Examples are cognitive impairments associated with dehydration and depression, but also a variety of drugs, in particular, if patients take cocktails of drugs prescribed by different specialists who neglected potential interactions and side effects. Complications during surgery or anesthesia, too, can cause dementia symptoms. Stolze summarizes that about 75% of all dementia diagnoses are false.

She also points out that most medications on the market for the treatment of AD are ineffective, do not provide causal therapy and may at best slow down disease progression for a limited period of time.

These chapters are a strength of the book and can be read as a roll call to relatives, patient advocacy groups and the health care system in general to raise awareness about the various forms of dementia and to demand better diagnosis and better drugs.

Stolze then tells the 1970s story of how Alzheimer’s disease was put on the agenda of the then newly founded US National Institute on Aging (NIA). Back then, little was known about Alzheimer’s disease, but using a fancy name describing a threatening disease was way more efficient in raising awareness and money from governments and private sponsors than by talking in general terms about senility or dementia.

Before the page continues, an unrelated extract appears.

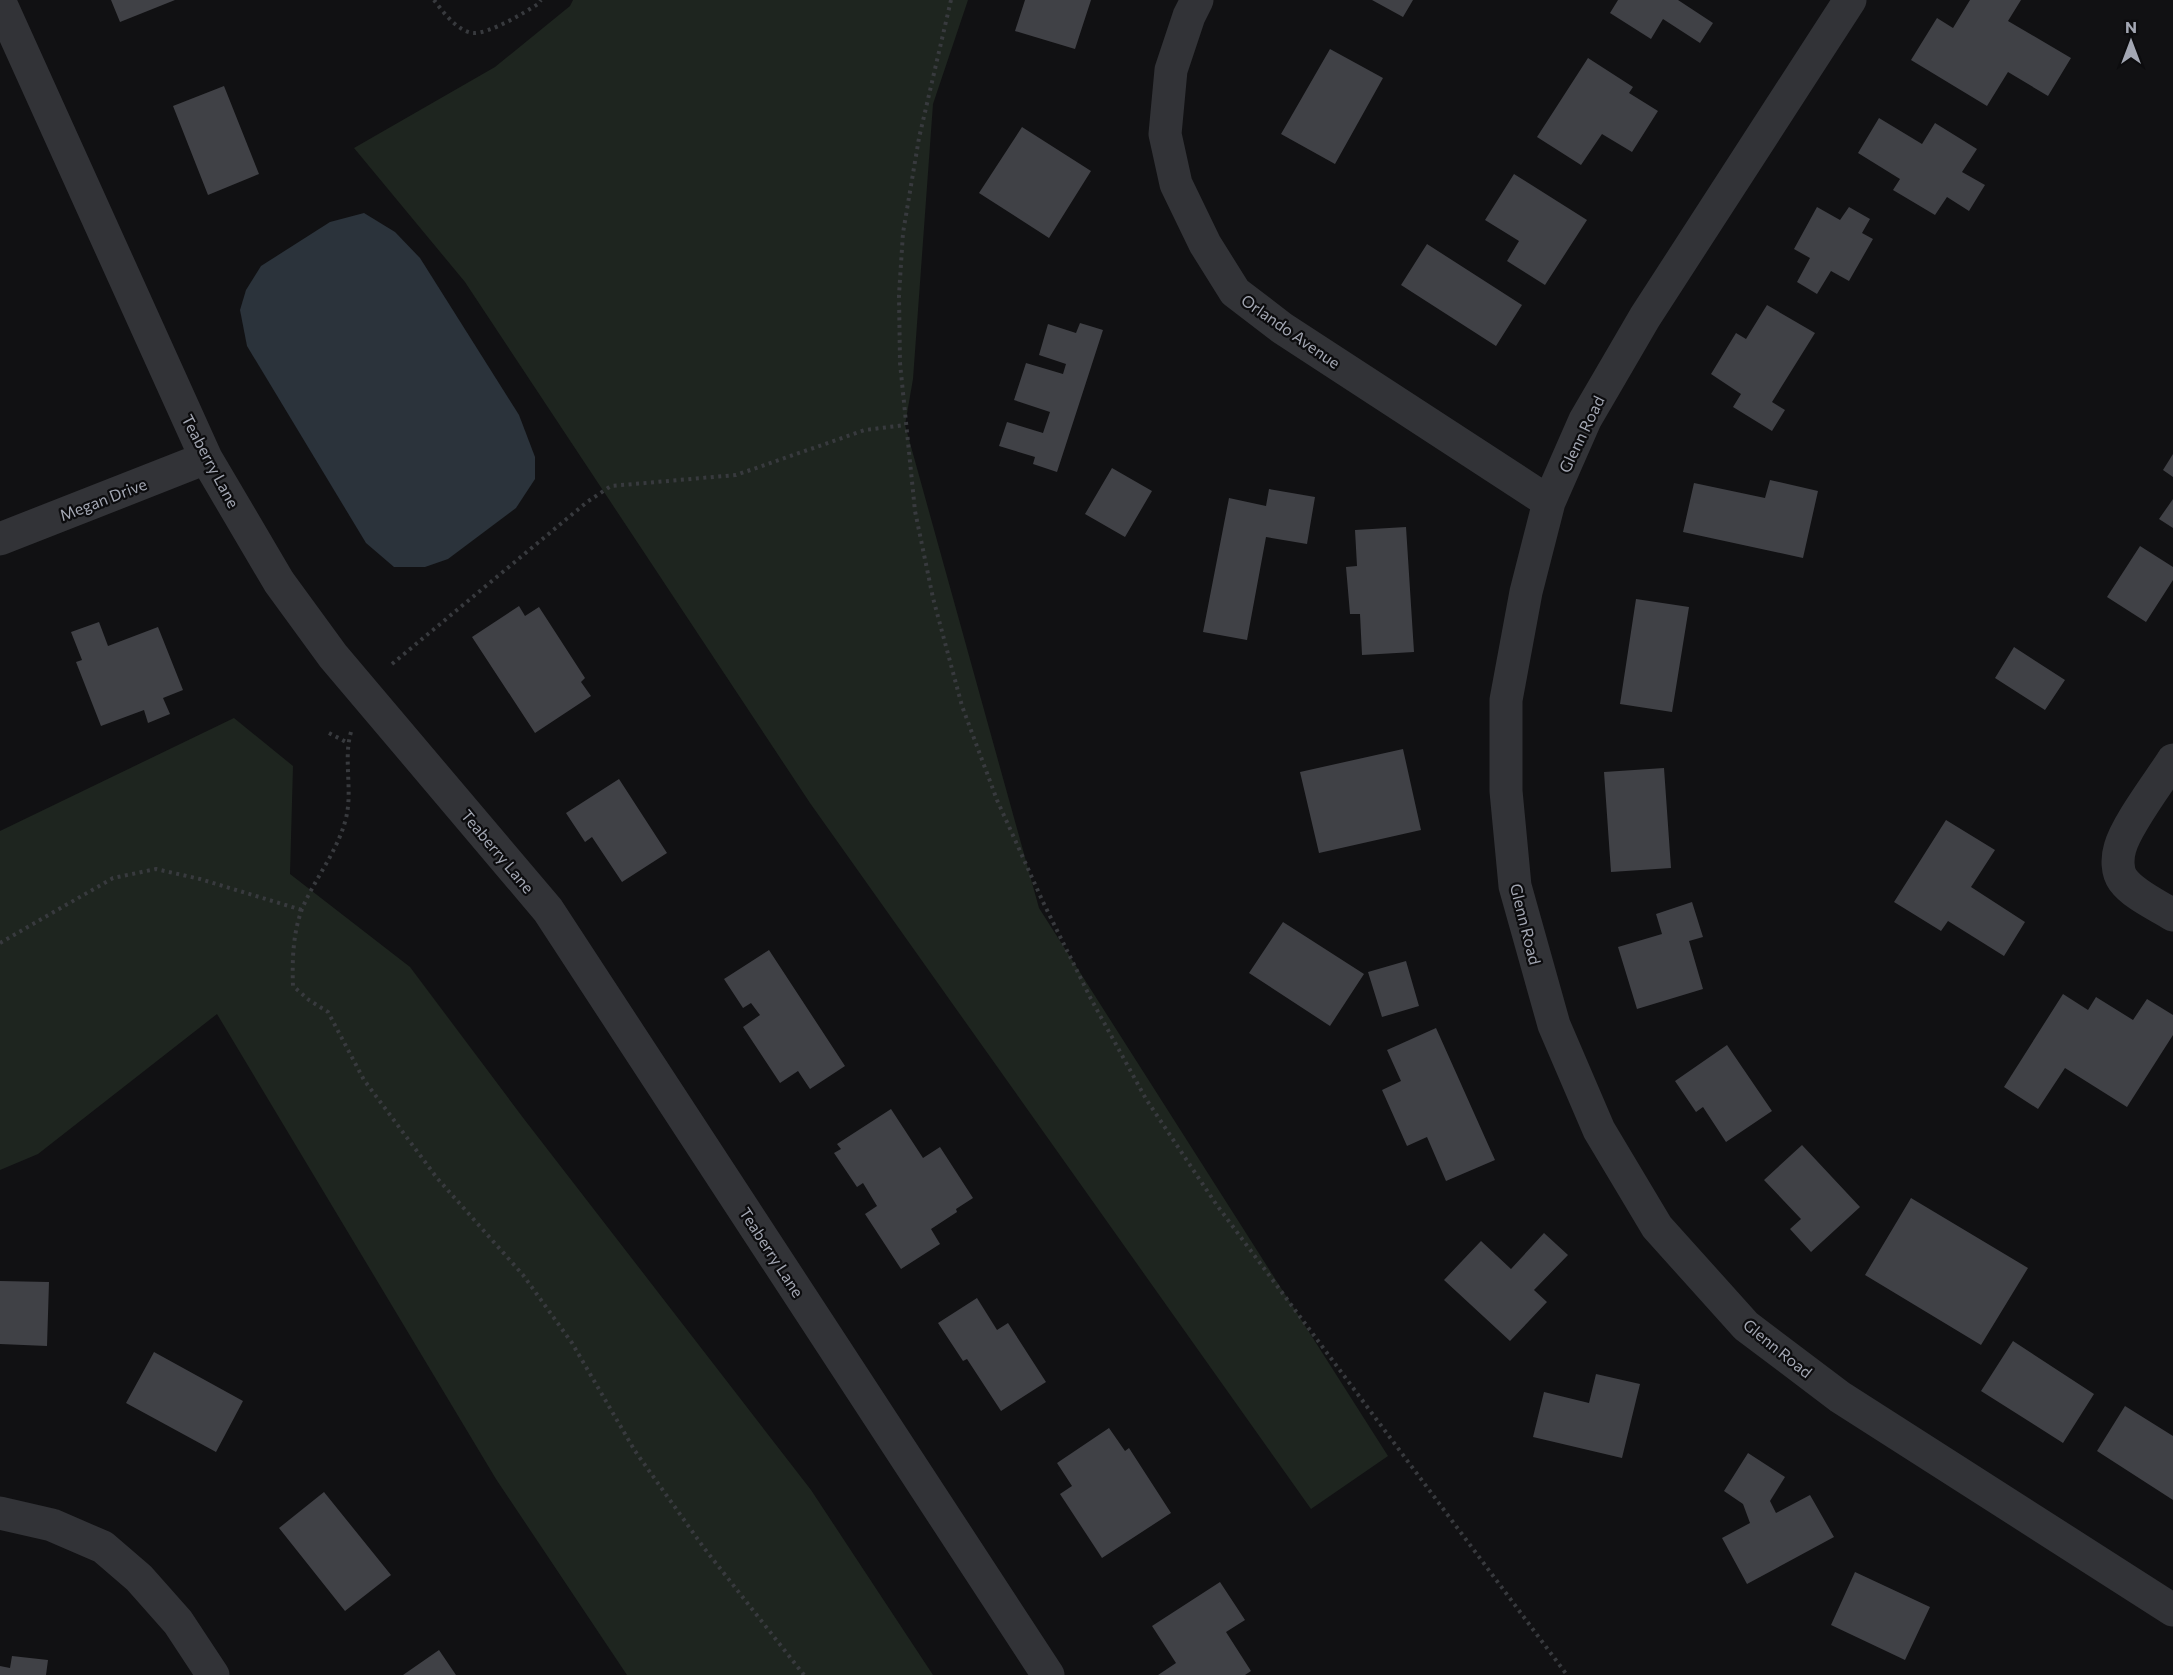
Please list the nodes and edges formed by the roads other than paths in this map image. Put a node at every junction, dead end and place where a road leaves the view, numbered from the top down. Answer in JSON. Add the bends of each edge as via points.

Subsequently, Stolze’s story gets astray as she tries to convince the reader that AD has been and still is a mere invention by the medical industry, and that every scientific description of the disease – whether in terms of pathology, biochemistry or cellular and molecular biology – is full of errors, inconsistencies and contradictions.

The author makes no efforts to go into the details to substantiate this claim. As an example, Stolze writes that plaques – long viewed as the hallmarks of AD – can be found in the brains of mentally wide awake elderly as well. She ignores that this fact has puzzled researchers since long and that there is an explanation to it already: plaques in the brain of healthy people do have a different molecular composition than those in people with AD, in which they predominantly consist of a certain, very toxic variant of the A beta peptide. The details have been elucidated by researchers from the German biotech company Probiodrug, with the first publications appearing in the late 1990s. The hypothesis meanwhile has been confirmed independently by various research groups around the world and a first drug addressing the underlying mechanism already has reached clinical stage.

Moreover, Stolze completely ignores that there are inherited forms of AD such as Familial Alzheimer’s disease (FAD) or Early Onset Familial Alzheimer’s disease (EOFAD), uncommon forms of Alzheimer’s disease which usually strike quite early in life. They are inherited in an autosomal dominant fashion and the genes involved have been characterized years ago. Moreover, studies in these inherited forms have revealed further details of the pathophysiological mechanisms involved in AD in general.

Further parts of the book deal with selected German Alzheimer specialists and their connections to industry and politics, raising questions about conflict of interest disclosures. This is an ongoing debate in medicine in general, and Stolze seems to share the widely held beliefs in Germany that a researcher or medical doctor, who files for a patent, already has crossed the line to unethical behavior.

Most regrettable about the book is that it shakes the confidence in medicine of patients, relatives and people involved in the care of dementia patients without providing any valuable guidance what to do and whom to trust if a loved one is showing signs of confusion, disorientation or loss of memory.